The Story
Why it exists.
The beginning
Phloem is named for the plant tissue that distributes nutrients throughout a living organism, the circulatory system of the botanical world. Released in 2019 as part of the Progressive Botany Vol. I collection, the fragrance explores what happens when ingredients that should cancel each other out decide to coexist instead. The result is a fragrance that resists easy categorization, moving through fruity, floral, spicy, and woody territory without ever fully settling in any one place. The composition rewards attention over immediacy, inviting the wearer to discover unexpected harmonies as the scent unfolds on skin. There is an inherent tension in the structure, a push and pull between elements that might seem incompatible at first encounter, yet somehow find their own strange equilibrium.

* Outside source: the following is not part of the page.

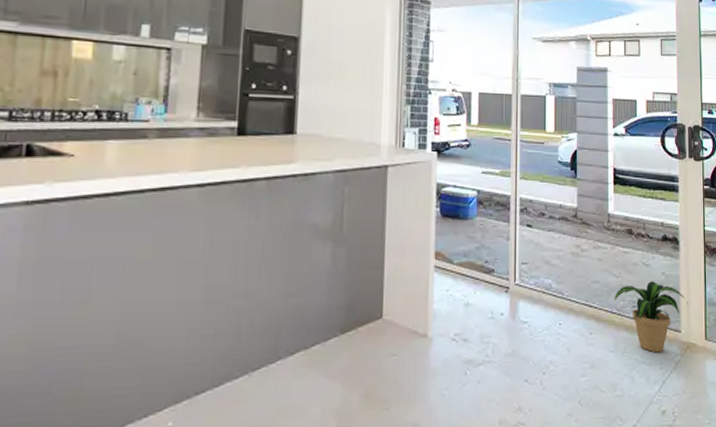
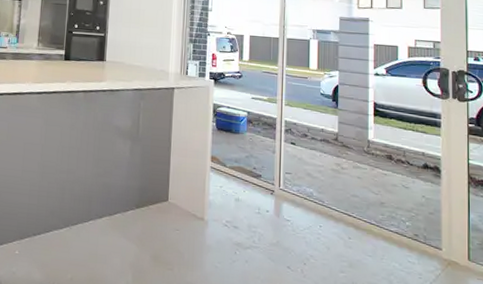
potted plant: present [614,281,688,353] -> none [373,202,450,265]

The note list alone reads like a provocation. Mulberry and passionfruit suggest something lush and tropical; oysterplant and driftwood suggest something maritime and austere. Sesame and ambrette introduce a nutty, almost savory dimension that sits uncomfortably between food and fragrance. On paper, these materials have no business being in the same bottle. What McCall understood, and what separates Phloem from merely eccentric compositions, is that discomfort can be productive. The salt in the oysterplant doesn't fight the fruit; it clarifies it. The sesame doesn't muddy the florals; it grounds them.
The evolution
The opening arrives bright and almost startling, red fruits introducing a saline quality that reads as savory at first, almost culinary. Passionfruit and rhubarb provide the initial tartness, but there's an umami quality underneath that one reviewer compared to fruity cumin. That comparison isn't wrong. The first thirty minutes are the fragrance's most challenging moment, when the various impulses haven't yet found their equilibrium. By the second hour, the florals begin their takeover. Camellia emerges first, waxy, slightly sweet, followed by honeysuckle climbing into the foreground. The saltiness doesn't disappear; it recedes into the composition's architecture, becoming a structural element rather than a dominant note.
Cultural impact
Phloem is a fragrance that refuses to resolve into something easily described or easily worn. It's not a fragrance for everyone, it's a fragrance for someone specific, which is precisely what makes it worth discussing. The fragrance doesn't perform its unconventionality; it simply assumes the wearer is intelligent enough to handle it. The approach offers intellectual rigor without pomposity, oddity without alienating self-consciousness. It's a fragrance that asks something of its audience, and in doing so, finds those capable of meeting it halfway.